Investors benefit from the
high credit and sustainability ratings of KfW, the liquidity of its bonds, and
the opportunity to support climate and environmental protection. For large
institutional investors with funds that exceed the government deposit insurance
limit, Green Bonds are the equivalent of savings accounts—a safe place to park
their money that provides a modest interest. Green Bonds also appeal to
“socially responsible” investors, who have the assurance with these simple and
transparent bonds that their money is going where they want it to. The bonds
are financed by KfW from the proceeds of its loans, which are also in high
demand due to their low interest rates, which the bank can offer because its
high ratings allow it to cheaply mobilize funds from capital markets and its
public policy-oriented loans qualify it for targeted subsidies.
Roosevelt’s Development Bank:
The Reconstruction Finance Corporation
KfW’s role in implementing government
policy parallels that of the Reconstruction Finance Corporation (RFC) in
funding the New Deal in the 1930s. At that time, U.S. banks were bankrupt and
incapable of financing the country’s recovery. President Franklin D. Roosevelt
attempted to set up a system of 12 public “industrial banks” through the
Federal Reserve, but the measure failed. Roosevelt then made an end run around
his opponents by using the RFC that had been set up earlier by President
Herbert Hoover, expanding it to address the nation’s financing needs.

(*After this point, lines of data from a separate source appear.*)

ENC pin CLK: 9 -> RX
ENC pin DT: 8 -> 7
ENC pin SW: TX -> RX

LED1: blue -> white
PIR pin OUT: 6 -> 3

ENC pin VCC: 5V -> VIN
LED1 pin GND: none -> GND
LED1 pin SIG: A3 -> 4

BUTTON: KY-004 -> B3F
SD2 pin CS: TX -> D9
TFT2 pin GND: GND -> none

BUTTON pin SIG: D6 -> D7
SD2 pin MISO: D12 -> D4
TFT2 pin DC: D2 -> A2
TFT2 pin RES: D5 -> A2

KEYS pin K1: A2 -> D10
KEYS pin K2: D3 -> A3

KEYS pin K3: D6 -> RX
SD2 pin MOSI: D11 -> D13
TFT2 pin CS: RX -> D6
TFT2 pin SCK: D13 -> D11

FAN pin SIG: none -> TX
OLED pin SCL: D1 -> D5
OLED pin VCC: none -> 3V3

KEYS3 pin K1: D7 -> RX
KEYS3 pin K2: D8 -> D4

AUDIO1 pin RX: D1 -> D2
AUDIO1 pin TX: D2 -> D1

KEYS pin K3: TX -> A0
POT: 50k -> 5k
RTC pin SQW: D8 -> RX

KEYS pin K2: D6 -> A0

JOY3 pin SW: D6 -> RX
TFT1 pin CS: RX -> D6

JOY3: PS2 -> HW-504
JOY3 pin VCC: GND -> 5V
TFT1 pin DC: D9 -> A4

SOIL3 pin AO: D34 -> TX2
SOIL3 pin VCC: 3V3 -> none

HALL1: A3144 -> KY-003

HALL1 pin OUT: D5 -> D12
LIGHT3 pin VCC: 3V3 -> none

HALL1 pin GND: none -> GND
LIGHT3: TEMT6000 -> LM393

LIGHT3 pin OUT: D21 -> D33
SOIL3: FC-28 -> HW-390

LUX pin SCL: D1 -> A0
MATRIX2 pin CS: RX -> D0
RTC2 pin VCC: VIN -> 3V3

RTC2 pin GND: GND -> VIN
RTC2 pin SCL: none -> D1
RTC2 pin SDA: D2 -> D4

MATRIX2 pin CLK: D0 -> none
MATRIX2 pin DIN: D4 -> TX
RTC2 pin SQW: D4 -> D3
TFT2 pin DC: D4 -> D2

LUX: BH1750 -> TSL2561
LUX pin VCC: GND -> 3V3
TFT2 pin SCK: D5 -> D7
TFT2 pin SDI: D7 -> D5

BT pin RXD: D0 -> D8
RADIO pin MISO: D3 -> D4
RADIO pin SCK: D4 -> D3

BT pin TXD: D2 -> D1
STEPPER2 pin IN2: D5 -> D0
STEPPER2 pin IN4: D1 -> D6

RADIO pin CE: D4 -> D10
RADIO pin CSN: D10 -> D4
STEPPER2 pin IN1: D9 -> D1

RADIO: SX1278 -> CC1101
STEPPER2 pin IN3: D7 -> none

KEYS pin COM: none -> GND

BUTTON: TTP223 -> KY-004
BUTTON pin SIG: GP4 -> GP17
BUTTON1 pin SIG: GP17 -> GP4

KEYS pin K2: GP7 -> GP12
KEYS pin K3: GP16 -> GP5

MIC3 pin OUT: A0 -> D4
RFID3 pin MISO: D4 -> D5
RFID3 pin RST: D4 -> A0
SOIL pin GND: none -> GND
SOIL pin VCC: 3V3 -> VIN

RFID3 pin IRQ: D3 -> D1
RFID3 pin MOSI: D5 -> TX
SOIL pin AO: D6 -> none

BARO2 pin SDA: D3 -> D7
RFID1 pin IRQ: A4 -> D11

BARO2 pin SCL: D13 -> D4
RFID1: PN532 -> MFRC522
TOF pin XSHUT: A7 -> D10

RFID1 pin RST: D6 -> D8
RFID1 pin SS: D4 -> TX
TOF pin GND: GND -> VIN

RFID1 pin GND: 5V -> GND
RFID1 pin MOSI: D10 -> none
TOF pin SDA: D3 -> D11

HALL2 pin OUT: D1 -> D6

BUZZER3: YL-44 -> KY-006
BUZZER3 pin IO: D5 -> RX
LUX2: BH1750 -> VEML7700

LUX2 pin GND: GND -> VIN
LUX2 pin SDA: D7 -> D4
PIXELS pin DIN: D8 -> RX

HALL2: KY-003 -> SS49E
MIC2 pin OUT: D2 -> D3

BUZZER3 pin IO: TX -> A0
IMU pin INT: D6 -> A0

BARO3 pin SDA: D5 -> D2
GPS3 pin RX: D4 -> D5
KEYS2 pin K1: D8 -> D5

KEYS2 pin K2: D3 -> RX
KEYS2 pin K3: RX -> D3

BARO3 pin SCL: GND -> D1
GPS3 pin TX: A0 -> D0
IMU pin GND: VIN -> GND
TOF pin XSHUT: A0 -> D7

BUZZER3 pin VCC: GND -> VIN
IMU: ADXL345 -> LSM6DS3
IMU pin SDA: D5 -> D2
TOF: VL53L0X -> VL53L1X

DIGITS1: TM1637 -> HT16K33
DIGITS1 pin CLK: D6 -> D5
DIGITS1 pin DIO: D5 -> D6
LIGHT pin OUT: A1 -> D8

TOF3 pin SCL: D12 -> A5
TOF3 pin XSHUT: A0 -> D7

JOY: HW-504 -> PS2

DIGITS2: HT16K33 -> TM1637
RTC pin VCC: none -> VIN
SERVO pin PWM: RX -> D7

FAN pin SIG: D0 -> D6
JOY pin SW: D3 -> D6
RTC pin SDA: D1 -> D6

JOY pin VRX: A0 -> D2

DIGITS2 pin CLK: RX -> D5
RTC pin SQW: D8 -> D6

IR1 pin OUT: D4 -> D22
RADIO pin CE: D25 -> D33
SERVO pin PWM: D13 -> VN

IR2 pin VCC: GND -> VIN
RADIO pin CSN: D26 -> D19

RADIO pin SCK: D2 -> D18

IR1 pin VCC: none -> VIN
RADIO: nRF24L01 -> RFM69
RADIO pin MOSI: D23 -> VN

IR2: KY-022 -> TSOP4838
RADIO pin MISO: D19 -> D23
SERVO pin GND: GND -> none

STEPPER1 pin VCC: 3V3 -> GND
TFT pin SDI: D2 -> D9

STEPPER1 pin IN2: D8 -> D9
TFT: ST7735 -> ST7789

The RFC Act of 1932 provided
the RFC with capital stock of $500 million and the authority to extend credit
up to $1.5 billion (subsequently increased several times). With those
resources, from 1932 to 1957 the RFC loaned or invested more than $40
billion. As with KfW’s loans, its funding source was the sale of bonds, mostly
to the Treasury itself. Proceeds from the loans repaid the bonds, leaving
the RFC with a net profit. The RFC financed roads, bridges, dams, post
offices, universities, electrical power, mortgages, farms and much more; it
funded all of this while generating income for the government.
The RFC was so successful that
it became America’s largest corporation and the world’s largest banking
organization. Its success, however, may have been its nemesis. Without the
emergencies of depression and war, it was a too-powerful competitor of the
private banking establishment; and in 1957, it was disbanded under President
Dwight D. Eisenhower. That’s how the United States was left without a
development bank at the same time Germany and other countries were hitting the
ground running with theirs.
Today some U.S. states have
infrastructure and development banks, including California, but their reach is
very small. One way they could be expanded to meet state infrastructure needs
would be to turn them into depositories for state and municipal revenue. Rather
than lending their capital directly in a revolving fund, this would allow them
to leverage their capital into 10 times that sum in loans, as all depository
banks are able to do, as I’ve previously
explained.
The most profitable and
efficient way for national and local governments to finance public
infrastructure and development is with their own banks, as the impressive track
records of KfW and other national development banks have shown. The RFC showed
what could be done even by a country that was technically bankrupt, simply by
mobilizing its own resources through a publicly owned financial institution. We
need to resurrect that public funding engine today, not only to address the
national and global crises we are facing now but for the ongoing development
the country needs in order to manifest its true potential.